* EXERCISE PROMPT:
With pictures omitted, the line containing "réaliser toutes les" and all later lines of the records below are to be restated word for word.

(Dataset records)
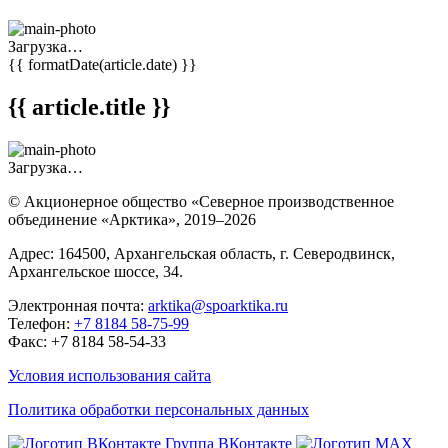
Загрузка…
{{ formatDate(article.date) }}
{{ article.title }}
Загрузка…
© Акционерное общество «Северное производственное
объединение «Арктика»,
2019–2026
Адрес: 164500, Архангельская область, г. Северодвинск,
Архангельское шоссе, 34.
Электронная почта:
arktika@spoarktika.ru
Телефон:
+7 8184 58-75-99
Факс: +7 8184 58-54-33
Условия использования сайта
Политика обработки персональных данных
Группа ВКонтакте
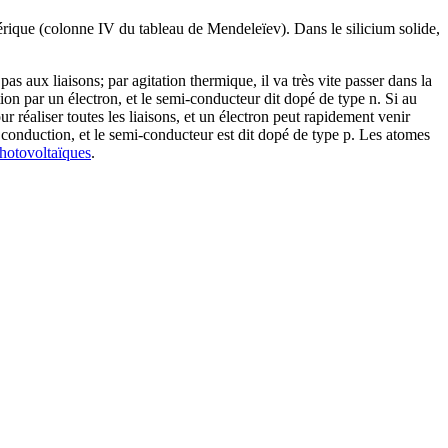
hérique (colonne IV du tableau de Mendeleïev). Dans le silicium solide,
 aux liaisons; par agitation thermique, il va très vite passer dans la
ction par un électron, et le semi-conducteur dit dopé de type n. Si au
 réaliser toutes les liaisons, et un électron peut rapidement venir
a conduction, et le semi-conducteur est dit dopé de type p. Les atomes
hotovoltaïques
.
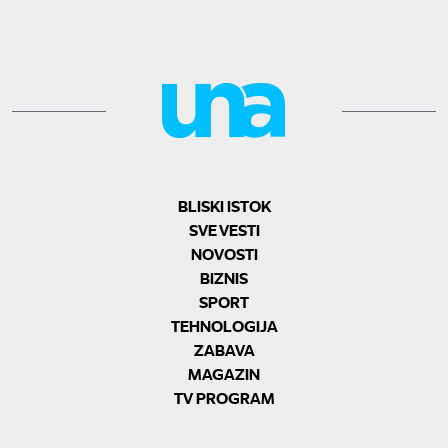
BLISKI ISTOK
SVE VESTI
NOVOSTI
BIZNIS
SPORT
TEHNOLOGIJA
ZABAVA
MAGAZIN
TV PROGRAM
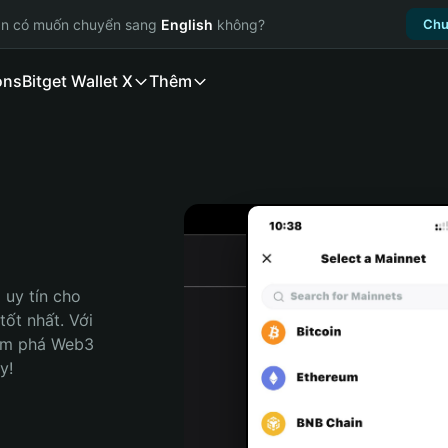
ạn có muốn chuyển sang
English
không?
Chu
ons
Bitget Wallet X
Thêm
uy tín cho 
ốt nhất. Với 
ám phá Web3 
y!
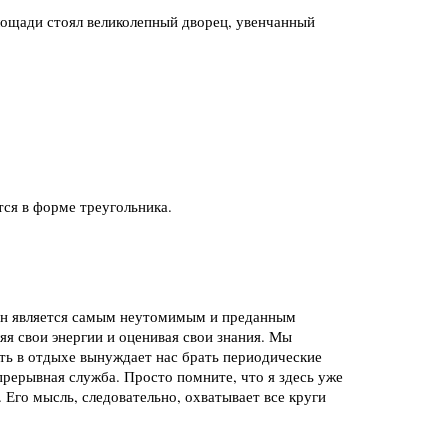
ощади стоял великолепный дворец, увенчанный
тся в форме треугольника.
 он является самым неутомимым и преданным
яя свои энергии и оценивая свои знания. Мы
ть в отдыхе вынуждает нас брать периодические
епрерывная служба. Просто помните, что я здесь уже
 Его мысль, следовательно, охватывает все круги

* SOLUTION TO THE PROBLEM:
 réaliser toutes les liaisons, et un électron peut rapidement venir
a conduction, et le semi-conducteur est dit dopé de type p. Les atomes
hotovoltaïques
.
BLISKI ISTOK
SVE VESTI
NOVOSTI
BIZNIS
SPORT
TEHNOLOGIJA
ZABAVA
MAGAZIN
TV PROGRAM
ạn có muốn chuyển sang
English
không?
Chu
ons
Bitget Wallet X
Thêm
uy tín cho 
ốt nhất. Với 
ám phá Web3 
y!
ощади стоял великолепный дворец, увенчанный
тся в форме треугольника.
 он является самым неутомимым и преданным
яя свои энергии и оценивая свои знания. Мы
ть в отдыхе вынуждает нас брать периодические
епрерывная служба. Просто помните, что я здесь уже
 Его мысль, следовательно, охватывает все круги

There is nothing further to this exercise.